Suku bunga acuan Bank Indonesia pun ada kecenderungan untuk menurun setelah sempat meningkat drastis sehingga menyebabkan suku bunga riil menjadi tinggi dibandingkan negara peers. "Jika kondisi global kondusif dan harga minyak rendah, tidak menutup kemungkinan BI bisa menurunkan suku bunganya di semester kedua tahun ini," papar dia.
Hal lain yang mendukung ekonomi Indonesia adalah stimulus fiskal dan belanja infrastruktur yang akan terus meningkat tahun ini. Hal ini menyebabkan Indonesia menjadi negara yang menarik sebagai tujuan investasi.
Dengan melihat hal ini, indeks harga saham gabungan (IHSG) tahun ini diperkirakan akan berada di kisaran 6.900-7.100. Sementara itu, suku bunga acuan BI 7 days reverse repo rate (BI 7DRRR) di kisaran 5,75-6 persen.
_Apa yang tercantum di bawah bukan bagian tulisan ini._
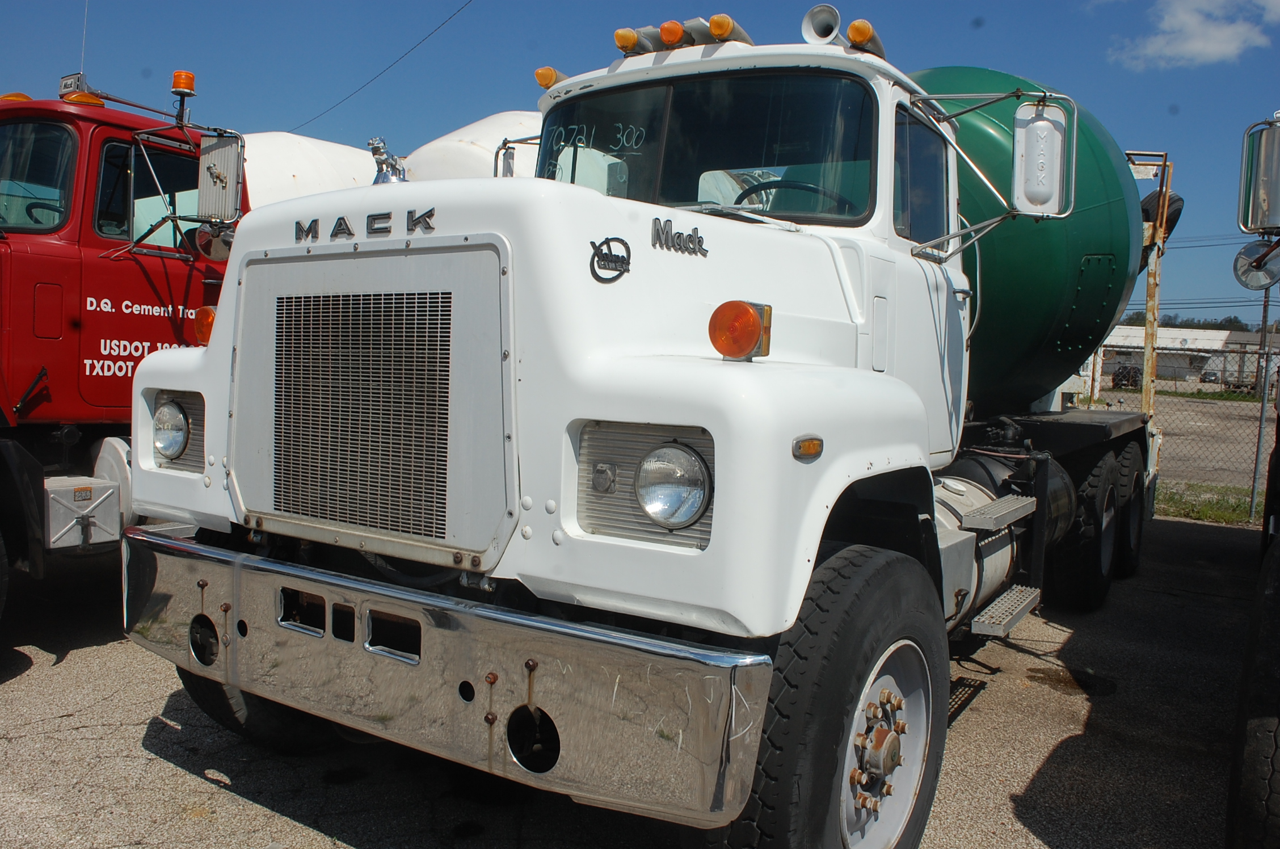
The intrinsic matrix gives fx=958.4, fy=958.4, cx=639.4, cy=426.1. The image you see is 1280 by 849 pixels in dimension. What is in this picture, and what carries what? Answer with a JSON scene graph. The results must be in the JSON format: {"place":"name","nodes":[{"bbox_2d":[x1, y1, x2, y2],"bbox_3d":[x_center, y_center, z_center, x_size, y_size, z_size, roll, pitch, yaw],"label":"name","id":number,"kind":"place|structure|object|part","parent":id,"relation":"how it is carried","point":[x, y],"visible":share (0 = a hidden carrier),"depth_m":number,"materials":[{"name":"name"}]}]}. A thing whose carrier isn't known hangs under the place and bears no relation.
{"place":"outdoors","nodes":[
{"label":"outdoors","id":0,"kind":"place"},
{"bbox_2d":[291,0,474,133],"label":"power line","id":1,"kind":"object","parent":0,"point":[419,43],"visible":0.96,"depth_m":19.38,"materials":[{"name":"plastic"}]},
{"bbox_2d":[400,109,544,180],"bbox_3d":[-0.861,-1.929,10.151,2.770,2.501,3.708,5,5,33],"label":"white tank","id":2,"kind":"object","parent":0,"point":[447,147],"visible":0.22,"depth_m":8.88,"materials":[{"name":"white metal"}]},
{"bbox_2d":[0,510,1276,848],"label":"asphalt lot","id":3,"kind":"structure","parent":0,"point":[74,733],"materials":[{"name":"grey"}]},
{"bbox_2d":[0,60,248,642],"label":"red truck","id":4,"kind":"object","parent":3,"relation":"on","point":[126,273],"visible":0.55,"depth_m":4.83,"materials":[{"name":"red metal"}]},
{"bbox_2d":[0,91,33,102],"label":"light","id":5,"kind":"object","parent":4,"relation":"on","point":[23,97],"visible":0.2,"depth_m":5.71,"materials":[{"name":"orange plastic"}]},
{"bbox_2d":[0,119,79,235],"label":"truck window","id":6,"kind":"object","parent":4,"relation":"in","point":[53,161],"visible":0.68,"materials":[{"name":"glass"}]},
{"bbox_2d":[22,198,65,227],"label":"steering wheel","id":7,"kind":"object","parent":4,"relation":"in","point":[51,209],"visible":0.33,"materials":[{"name":"black plastic"}]},
{"bbox_2d":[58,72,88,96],"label":"air horn","id":8,"kind":"object","parent":4,"relation":"on","point":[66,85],"visible":0.53,"depth_m":5.38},
{"bbox_2d":[61,90,104,105],"bbox_3d":[-3.140,-1.834,5.411,0.247,0.115,0.235,5,5,33],"label":"light","id":9,"kind":"object","parent":4,"relation":"on","point":[86,100],"visible":0.38,"depth_m":5.33,"materials":[{"name":"orange plastic"}]},
{"bbox_2d":[77,0,89,73],"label":"antenna","id":10,"kind":"object","parent":4,"relation":"attached to","point":[83,43],"visible":0.68,"depth_m":5.88,"materials":[{"name":"silver metal"}]},
{"bbox_2d":[43,475,125,549],"bbox_3d":[-2.704,0.400,4.542,0.371,0.286,0.370,5,5,33],"label":"toolbox","id":11,"kind":"object","parent":4,"relation":"attached to","point":[99,510],"visible":0.89,"depth_m":4.46,"materials":[{"name":"metal"}]},
{"bbox_2d":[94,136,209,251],"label":"truck window","id":12,"kind":"structure","parent":4,"relation":"in","point":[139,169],"depth_m":5.05,"materials":[{"name":"glass"}]},
{"bbox_2d":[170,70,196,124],"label":"beacon light","id":13,"kind":"object","parent":4,"relation":"on","point":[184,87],"visible":0.81,"depth_m":5.53,"materials":[{"name":"orange plastic"}]},
{"bbox_2d":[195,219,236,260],"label":"round mirror","id":14,"kind":"object","parent":4,"relation":"attached to","point":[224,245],"visible":0.71,"depth_m":4.92,"materials":[{"name":"mirror"}]},
{"bbox_2d":[195,131,245,223],"bbox_3d":[-2.061,-1.206,4.702,0.308,0.439,0.176,5,5,33],"label":"side mirror","id":15,"kind":"object","parent":4,"relation":"attached to","point":[211,154],"visible":0.97,"depth_m":4.64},
{"bbox_2d":[238,131,381,210],"bbox_3d":[-4.116,-1.821,10.325,2.929,2.676,4.652,5,5,33],"label":"white tank","id":16,"kind":"object","parent":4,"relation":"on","point":[291,164],"visible":0.24,"depth_m":9.66,"materials":[{"name":"white metal"}]},
{"bbox_2d":[127,3,1173,848],"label":"white truck","id":17,"kind":"object","parent":3,"relation":"on","point":[652,350],"visible":0.87,"depth_m":2.94,"materials":[{"name":"metal"}]},
{"bbox_2d":[152,396,191,461],"bbox_3d":[-1.675,0.001,3.475,0.205,0.205,0.202,5,5,33],"label":"headlight","id":18,"kind":"object","parent":17,"relation":"in","point":[179,441],"visible":0.88,"depth_m":3.42,"materials":[{"name":"glass"}]},
{"bbox_2d":[193,305,217,345],"bbox_3d":[-1.528,-0.366,3.478,0.148,0.159,0.153,5,5,33],"label":"turn signal","id":19,"kind":"object","parent":17,"relation":"attached to","point":[201,330],"visible":0.41,"depth_m":3.43,"materials":[{"name":"orange plastic"}]},
{"bbox_2d":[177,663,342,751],"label":"front wheel","id":20,"kind":"object","parent":17,"relation":"attached to","point":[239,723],"visible":0.11,"depth_m":3.69,"materials":[{"name":"black rubber"}]},
{"bbox_2d":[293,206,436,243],"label":"lettering","id":21,"kind":"object","parent":17,"relation":"attached to","point":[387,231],"visible":0.95,"depth_m":2.71,"materials":[{"name":"black"}]},
{"bbox_2d":[365,136,407,183],"bbox_3d":[-0.902,-0.919,3.398,0.170,0.210,0.144,5,5,33],"label":"hood ornament","id":22,"kind":"object","parent":17,"relation":"on","point":[377,152],"visible":0.69,"depth_m":3.37,"materials":[{"name":"silver metal"}]},
{"bbox_2d":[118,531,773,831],"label":"bumper","id":23,"kind":"object","parent":17,"relation":"attached to","point":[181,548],"visible":0.94,"depth_m":2.56,"materials":[{"name":"silver metal"}]},
{"bbox_2d":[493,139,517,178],"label":"side mirror","id":24,"kind":"object","parent":17,"relation":"attached to","point":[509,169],"visible":0.43,"depth_m":5.34,"materials":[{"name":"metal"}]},
{"bbox_2d":[533,65,562,88],"bbox_3d":[-0.413,-1.652,4.599,0.140,0.118,0.172,5,5,33],"label":"marker light","id":25,"kind":"object","parent":17,"relation":"on","point":[547,78],"visible":0.49,"depth_m":4.54,"materials":[{"name":"orange plastic"}]},
{"bbox_2d":[588,234,632,282],"bbox_3d":[-0.077,-0.450,2.558,0.150,0.117,0.024,-2,6,-40],"label":"emblem","id":26,"kind":"object","parent":17,"relation":"attached to","point":[622,241],"visible":0.98,"depth_m":2.55,"materials":[{"name":"black metal"}]},
{"bbox_2d":[613,27,640,54],"bbox_3d":[-0.049,-1.629,4.089,0.099,0.114,0.126,5,5,33],"label":"marker light","id":27,"kind":"object","parent":17,"relation":"on","point":[632,38],"visible":0.77,"depth_m":4.05,"materials":[{"name":"orange plastic"}]},
{"bbox_2d":[658,20,685,47],"bbox_3d":[0.145,-1.611,3.985,0.106,0.117,0.132,5,5,33],"label":"marker light","id":28,"kind":"object","parent":17,"relation":"on","point":[665,28],"visible":0.78,"depth_m":3.94,"materials":[{"name":"orange plastic"}]},
{"bbox_2d":[635,441,710,529],"bbox_3d":[0.096,0.141,2.432,0.227,0.205,0.215,5,5,33],"label":"headlight","id":29,"kind":"object","parent":17,"relation":"in","point":[647,463],"visible":0.97,"depth_m":2.38,"materials":[{"name":"clear glass"}]},
{"bbox_2d":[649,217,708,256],"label":"emblem","id":30,"kind":"object","parent":17,"relation":"attached to","point":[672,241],"visible":0.97,"depth_m":2.81,"materials":[{"name":"black metal"}]},
{"bbox_2d":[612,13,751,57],"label":"light bar","id":31,"kind":"object","parent":17,"relation":"on","point":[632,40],"visible":0.61,"depth_m":3.96,"materials":[{"name":"orange plastic"}]},
{"bbox_2d":[531,69,880,226],"bbox_3d":[0.237,-1.109,3.931,1.559,0.584,0.705,5,5,33],"label":"windshield","id":32,"kind":"object","parent":17,"relation":"in","point":[692,199],"visible":0.56,"depth_m":3.82,"materials":[{"name":"clear glass"}]},
{"bbox_2d":[708,13,736,41],"bbox_3d":[0.340,-1.582,3.860,0.109,0.119,0.145,5,5,33],"label":"marker light","id":33,"kind":"object","parent":17,"relation":"on","point":[715,30],"visible":0.71,"depth_m":3.80,"materials":[{"name":"orange plastic"}]},
{"bbox_2d":[709,299,772,360],"bbox_3d":[0.269,-0.261,2.597,0.159,0.167,0.169,5,5,33],"label":"turn signal","id":34,"kind":"object","parent":17,"relation":"attached to","point":[737,352],"visible":0.99,"depth_m":2.55,"materials":[{"name":"orange plastic"}]},
{"bbox_2d":[737,179,854,214],"bbox_3d":[0.577,-0.781,3.691,0.553,0.301,0.324,5,5,33],"label":"steering wheel","id":35,"kind":"object","parent":17,"relation":"in","point":[745,194],"visible":0.22,"depth_m":3.65,"materials":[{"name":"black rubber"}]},
{"bbox_2d":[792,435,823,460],"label":"marker light","id":36,"kind":"object","parent":17,"relation":"attached to","point":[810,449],"visible":0.95,"depth_m":2.41,"materials":[{"name":"orange plastic"}]},
{"bbox_2d":[801,3,841,44],"bbox_3d":[0.743,-1.595,3.891,0.176,0.200,0.148,5,5,33],"label":"air horn","id":37,"kind":"object","parent":17,"relation":"on","point":[830,25],"visible":0.78,"depth_m":3.85,"materials":[{"name":"metal"}]},
{"bbox_2d":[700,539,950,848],"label":"front wheel","id":38,"kind":"object","parent":17,"relation":"attached to","point":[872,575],"visible":0.89,"depth_m":2.55,"materials":[{"name":"black rubber"}]},
{"bbox_2d":[845,19,874,46],"bbox_3d":[0.889,-1.564,3.859,0.119,0.109,0.129,5,5,33],"label":"marker light","id":39,"kind":"object","parent":17,"relation":"on","point":[862,38],"visible":0.71,"depth_m":3.81,"materials":[{"name":"orange plastic"}]},
{"label":"wheel","id":40,"kind":"part","parent":17,"relation":"part of","materials":[{"name":"silver metal"}]},
{"bbox_2d":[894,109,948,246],"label":"side window","id":41,"kind":"structure","parent":17,"relation":"in","point":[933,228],"depth_m":3.95,"materials":[{"name":"clear glass"}]},
{"bbox_2d":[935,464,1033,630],"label":"fuel tank","id":42,"kind":"object","parent":17,"relation":"attached to","point":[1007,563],"visible":0.36,"depth_m":4.02,"materials":[{"name":"metal"}]},
{"bbox_2d":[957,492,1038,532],"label":"step","id":43,"kind":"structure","parent":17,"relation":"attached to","point":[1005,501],"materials":[{"name":"silver metal"}]},
{"bbox_2d":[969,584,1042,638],"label":"step","id":44,"kind":"structure","parent":17,"relation":"attached to","point":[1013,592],"depth_m":4.26,"materials":[{"name":"silver metal"}]},
{"bbox_2d":[910,65,1156,416],"bbox_3d":[2.306,-1.116,6.918,2.255,2.401,3.985,5,5,33],"label":"green tank","id":45,"kind":"object","parent":17,"relation":"on","point":[968,72],"visible":0.49,"depth_m":5.73,"materials":[{"name":"green metal"}]},
{"bbox_2d":[1009,98,1072,219],"bbox_3d":[1.669,-1.128,4.076,0.305,0.481,0.205,5,5,33],"label":"side mirror","id":46,"kind":"object","parent":17,"relation":"attached to","point":[1040,120],"visible":0.96,"depth_m":4.01,"materials":[{"name":"white"}]},
{"bbox_2d":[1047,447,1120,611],"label":"rear wheel","id":47,"kind":"object","parent":17,"relation":"attached to","point":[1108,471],"visible":0.9,"depth_m":5.71,"materials":[{"name":"black rubber"}]},
{"label":"wheels","id":48,"kind":"part","parent":17,"relation":"part of","materials":[{"name":"black rubber"}]},
{"bbox_2d":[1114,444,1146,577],"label":"rear wheel","id":49,"kind":"object","parent":17,"relation":"attached to","point":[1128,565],"visible":0.59,"depth_m":6.76,"materials":[{"name":"black rubber"}]},
{"bbox_2d":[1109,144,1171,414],"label":"metal frame","id":50,"kind":"object","parent":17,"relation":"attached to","point":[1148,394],"visible":0.46,"depth_m":8.56,"materials":[{"name":"metal"}]},
{"bbox_2d":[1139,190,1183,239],"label":"spare tire","id":51,"kind":"object","parent":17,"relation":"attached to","point":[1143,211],"visible":0.27,"depth_m":8.05,"materials":[{"name":"black rubber"}]},
{"bbox_2d":[1154,481,1263,525],"bbox_3d":[8.085,1.120,9.235,8.573,0.213,2.258,5,5,33],"label":"grass strip","id":52,"kind":"object","parent":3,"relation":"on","point":[1203,508],"visible":0.4,"depth_m":11.05,"materials":[{"name":"green plant"}]},
{"bbox_2d":[1072,338,1279,520],"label":"chain-link fence","id":53,"kind":"object","parent":52,"relation":"on","point":[1253,498],"visible":0.54,"depth_m":10.33,"materials":[{"name":"metal"}]},
{"bbox_2d":[1248,281,1271,522],"bbox_3d":[6.604,-0.372,10.201,0.108,2.772,0.163,5,5,33],"label":"fence post","id":54,"kind":"object","parent":52,"relation":"on","point":[1258,446],"visible":0.79,"depth_m":10.19,"materials":[{"name":"grey metal"}]},
{"bbox_2d":[1224,112,1279,848],"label":"truck","id":55,"kind":"object","parent":3,"relation":"on","point":[1271,827],"visible":0.99,"depth_m":2.85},
{"bbox_2d":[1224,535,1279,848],"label":"tire","id":56,"kind":"object","parent":55,"relation":"attached to","point":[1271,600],"visible":1,"depth_m":2.75,"materials":[{"name":"black rubber"}]},
{"bbox_2d":[1232,239,1279,291],"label":"round mirror","id":57,"kind":"object","parent":55,"relation":"attached to","point":[1248,251],"visible":0.98,"depth_m":5.17,"materials":[{"name":"mirror"}]},
{"bbox_2d":[1238,118,1279,235],"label":"side mirror","id":58,"kind":"object","parent":55,"relation":"attached to","point":[1263,206],"visible":0.99,"depth_m":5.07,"materials":[{"name":"silver"}]},
{"bbox_2d":[0,0,1279,327],"label":"sky","id":59,"kind":"structure","parent":0,"point":[499,90],"materials":[{"name":"blue"}]},
{"bbox_2d":[1093,325,1274,386],"label":"building","id":60,"kind":"structure","parent":0,"point":[1218,335],"materials":[{"name":"white"}]},
{"bbox_2d":[1108,388,1276,487],"label":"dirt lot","id":61,"kind":"structure","parent":0,"point":[1233,414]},
{"bbox_2d":[1111,364,1142,389],"label":"parked vehicle","id":62,"kind":"object","parent":61,"relation":"on","point":[1120,379],"visible":0.62,"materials":[{"name":"black metal"}]},
{"bbox_2d":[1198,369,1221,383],"label":"parked car","id":63,"kind":"object","parent":61,"relation":"on","point":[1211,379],"visible":0.64,"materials":[{"name":"metal"}]},
{"bbox_2d":[1113,0,1279,69],"label":"cloud","id":64,"kind":"structure","parent":0,"point":[1213,48],"materials":[{"name":"white"}]},
{"bbox_2d":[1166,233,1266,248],"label":"power line","id":65,"kind":"object","parent":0,"point":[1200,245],"visible":0.48,"depth_m":32.05,"materials":[{"name":"grey"}]},
{"label":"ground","id":66,"kind":"structure","parent":0},
{"bbox_2d":[1118,312,1272,332],"label":"tree line","id":67,"kind":"object","parent":66,"relation":"on","point":[1131,323],"visible":0.15,"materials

Namun, prediksi tersebut harus sejalan dengan kebijakan yang harus dilakukan pemerintahan baru. Katarina menggarisbawahi beberapa hal yang perlu dilakukan oleh pemerintahan baru.
Hal pertama adalah mengembangkan kebijakan untuk meningkatkan ekspor dengan tidak bergantung hanya kepada komoditas. Pasalnya, pergerakan komoditas sangat siklikal di tengah pertumbuhan ekonomi dunia yang melambat akibat harga komoditas yang menurun.
"Sehingga harus bisa mendiversifikasi ekspor ke non-komoditas," jelasnya.
Ada beberapa sektor unggulan yang menurut Katarina bisa dikembangkan yakni sektor otomotif, perbankan, semen, properti dan metal.
Di sisi lain, Director and CIO, Fixed Income MAMI Ezra Nazula menjelaskan, tahun lalu, BI memang sangat agresif menaikkan suku bunga acuan untuk menjaga nilai tukar rupiah. Meskipun, tingkat inflasi sebenarnya masih rendah. "Dengan kondisi makro yang lebih stabil dan nilai tukar rupiah yang mulai membaik serta diikuti oleh kebijakan The Fed yang akan memangkas suku bunga, BI bisa melakukan hal yang sama," ucapnya.
Penurunan suku bunga acuan BI ini menurut Ezra akan membuat kupon obligasi Indonesia semakin menarik. Pasalnya, US Treasury Bond 10 tahun diperkirakan tidak akan melebihi 3 persen tahun ini dan kupon SBN 10 tahun diperkirakan akan berada di kisaran 7-7,5 persen. "Perbedaan spread 525 bps antara UST 10 tahun dan SBN 10 tahun masih cukup menarik bagi Indonesia," ungkapnya.
Melihat hal ini, MAMI menilai baik pasar saham maupun obligasi akan cenderung tahun ini. Namun investor asing akan cenderung banyak masuk ke saham karena kepemilikan asing di obligasi sudah cukup tinggi. (hm)
***
DISCLAIMER
Semua data return dan kinerja investasi yang tertera di dalam artikel ini tidak dapat digunakan sebagai jaminan dasar perhitungan untuk membeli atau menjual suatu efek. Data-data tersebut merupakan catatan kinerja berdasarkan data historis dan bukan merupakan jaminan atas kinerja suatu efek di masa mendatang. Investasi melalui saham mengandung risiko. Investor wajib membaca dan memahami kinerja keuangan saham tersebut.